In: Economics
Some researchers argue that revenue sharing is like socialism in that it removes the incentive to outperform rivals. Do you agree with this statement? Why or why not?
Some researchers argue that revenue sharing is like socialism in that it removes the incentive to outperform rivals....AGREED
In professional sports leagues, revenue sharing is a common league policy. This has traditionally been used as a tax-like method for the purpose of redistribution revenues from rich to poor teams in professional sports leagues. It is important to maintain the financial stability of the league to ensure that teams had opponents to play games against and capability to stave off the threat of rival leagues. It acts as a motivation for a league to adopt revenue sharing for the encouragement of the financial stability and minimize the credible threats of rival leagues. Moreover, had significant welfare gains, obtained at little cost, which generate the positive effect.

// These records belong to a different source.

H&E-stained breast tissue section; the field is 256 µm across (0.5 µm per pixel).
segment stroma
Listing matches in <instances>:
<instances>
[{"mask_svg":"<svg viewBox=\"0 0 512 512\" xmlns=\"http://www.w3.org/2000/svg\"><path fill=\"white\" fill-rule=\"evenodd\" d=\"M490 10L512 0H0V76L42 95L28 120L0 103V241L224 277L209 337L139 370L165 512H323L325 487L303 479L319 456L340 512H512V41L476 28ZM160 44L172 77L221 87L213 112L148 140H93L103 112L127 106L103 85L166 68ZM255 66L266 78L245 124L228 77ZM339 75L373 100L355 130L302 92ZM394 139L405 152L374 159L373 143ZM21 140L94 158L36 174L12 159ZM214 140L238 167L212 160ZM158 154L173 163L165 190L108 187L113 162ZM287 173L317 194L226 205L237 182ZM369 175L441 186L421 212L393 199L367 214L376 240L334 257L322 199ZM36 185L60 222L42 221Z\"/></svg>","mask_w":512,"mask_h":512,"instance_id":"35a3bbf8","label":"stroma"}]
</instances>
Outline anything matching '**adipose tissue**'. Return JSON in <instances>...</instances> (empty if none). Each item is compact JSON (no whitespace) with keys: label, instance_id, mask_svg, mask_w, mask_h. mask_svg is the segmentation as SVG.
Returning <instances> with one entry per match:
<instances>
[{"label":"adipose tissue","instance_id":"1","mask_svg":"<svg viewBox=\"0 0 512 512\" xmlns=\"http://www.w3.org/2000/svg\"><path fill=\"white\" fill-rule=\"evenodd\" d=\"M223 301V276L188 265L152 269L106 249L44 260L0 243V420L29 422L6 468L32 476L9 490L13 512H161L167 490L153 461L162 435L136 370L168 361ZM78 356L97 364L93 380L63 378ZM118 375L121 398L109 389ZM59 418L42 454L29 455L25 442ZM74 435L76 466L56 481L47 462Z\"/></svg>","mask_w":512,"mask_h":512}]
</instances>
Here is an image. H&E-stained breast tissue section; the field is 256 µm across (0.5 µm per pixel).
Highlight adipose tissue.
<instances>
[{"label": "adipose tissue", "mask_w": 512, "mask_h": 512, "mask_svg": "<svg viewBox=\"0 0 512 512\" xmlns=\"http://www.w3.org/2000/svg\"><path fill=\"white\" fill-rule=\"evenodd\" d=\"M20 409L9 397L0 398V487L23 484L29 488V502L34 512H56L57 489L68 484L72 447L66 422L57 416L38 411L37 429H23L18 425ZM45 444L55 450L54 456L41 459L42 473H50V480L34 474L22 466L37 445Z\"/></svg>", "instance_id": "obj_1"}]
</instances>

Revenue sharing enhances league welfare by decreasing the variance of local revenues around the league average, however lowers welfare by transferring revenue from teams above the league average to teams below the league average, thus decreasing the negative skewness. Revenue sharing at the team level reduces the variance of local revenues, thus reduces risk. This has beneficial effects for team owners because a low risk can decrease the capital costs of new facilities for teams that it intends to finance a portion or all of new facilities; and low financial risk improves the team's market value when potential buyers are risk-averse.